Probably all of the above. But I’d rather interpret that out-of-body sensation as the physical embodiment of belief. Faith that we become, on some small level, that which we consume.
[Want to contribute to Celebration 2012? Tax deductible donations, made out to ANS Camp 4, can be sent to Alaska Native Sisterhood Camp #4, 235 Katlian Street, Sitka, AK 99835.]
Sounds like quite a feast. Don’t know if I could do the whale meat…but I would like to try many of the other delicacies. What a great evening. Glad you were able to enjoy!
I love this.
Tele, what a unique experience! This is the first time I’ve stopped by and I so enjoyed what I read. I envy you the gorging experience of strange and wonderous food, but I don’t think I’m make a very good fisherman. And I too would have liked to sit at her feet and listen to her tales of days gone by.
Nancy @ http://blogofavetswife.blogspot.com/
Thanks so much for stopping by, Nancy, and for your kind words!
OMG, Tele! I couldn’t stop reading. Brillliant.
Always such a pleasure to read you!
From “cresote coated shoulders of tired pilings” to “rainfall’s many songs and raven’s waterfall laughter” this is pure poetry.

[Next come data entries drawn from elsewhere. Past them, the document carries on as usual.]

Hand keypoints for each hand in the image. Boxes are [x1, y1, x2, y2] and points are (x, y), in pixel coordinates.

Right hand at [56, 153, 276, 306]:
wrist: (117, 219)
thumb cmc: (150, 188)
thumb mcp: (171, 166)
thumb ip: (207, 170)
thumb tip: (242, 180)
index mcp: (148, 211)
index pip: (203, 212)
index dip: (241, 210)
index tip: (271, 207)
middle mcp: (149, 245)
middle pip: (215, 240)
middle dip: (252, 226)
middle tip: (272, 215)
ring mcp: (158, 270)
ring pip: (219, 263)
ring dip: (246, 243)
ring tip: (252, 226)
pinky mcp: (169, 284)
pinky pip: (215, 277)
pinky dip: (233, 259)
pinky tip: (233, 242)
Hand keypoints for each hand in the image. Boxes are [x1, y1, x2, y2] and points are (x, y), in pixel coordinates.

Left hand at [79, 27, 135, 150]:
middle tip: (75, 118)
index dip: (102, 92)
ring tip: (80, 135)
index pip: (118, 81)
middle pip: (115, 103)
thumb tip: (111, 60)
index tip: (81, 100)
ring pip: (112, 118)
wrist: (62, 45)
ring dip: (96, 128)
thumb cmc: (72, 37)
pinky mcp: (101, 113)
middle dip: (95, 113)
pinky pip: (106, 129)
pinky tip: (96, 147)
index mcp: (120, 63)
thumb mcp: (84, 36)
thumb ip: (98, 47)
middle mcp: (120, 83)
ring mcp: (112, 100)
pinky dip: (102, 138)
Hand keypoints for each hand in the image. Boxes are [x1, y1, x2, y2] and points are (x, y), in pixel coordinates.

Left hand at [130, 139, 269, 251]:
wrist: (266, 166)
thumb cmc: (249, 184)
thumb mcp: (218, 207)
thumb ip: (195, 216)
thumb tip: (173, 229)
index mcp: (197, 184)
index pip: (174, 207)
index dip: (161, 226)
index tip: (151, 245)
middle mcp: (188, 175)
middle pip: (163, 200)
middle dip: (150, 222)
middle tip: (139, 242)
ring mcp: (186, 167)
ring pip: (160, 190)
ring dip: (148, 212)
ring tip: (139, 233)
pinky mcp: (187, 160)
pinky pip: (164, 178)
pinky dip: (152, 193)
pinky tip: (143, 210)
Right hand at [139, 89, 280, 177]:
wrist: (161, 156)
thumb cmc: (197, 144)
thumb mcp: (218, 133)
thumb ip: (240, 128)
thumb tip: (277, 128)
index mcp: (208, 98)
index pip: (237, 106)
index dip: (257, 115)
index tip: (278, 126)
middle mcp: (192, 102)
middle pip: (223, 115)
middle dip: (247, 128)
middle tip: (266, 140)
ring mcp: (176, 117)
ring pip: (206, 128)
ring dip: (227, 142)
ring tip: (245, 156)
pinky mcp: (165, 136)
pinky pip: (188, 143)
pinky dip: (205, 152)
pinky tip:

Becoming on some small leve that which we consume surely includes the written word.
Thank you Tele.
Thanks very much, friends — glad that you enjoyed this one. It was one of those So-Very-Sitka events that I was thankful to experience, equally fun to write about and share with others. Before posting, I shared a copy with Isabella, asking for her blessing on the story. I was terribly anxious, but she responded with such enthusiasm and encouragement, she gave an already-special experience an additional layer of meaning.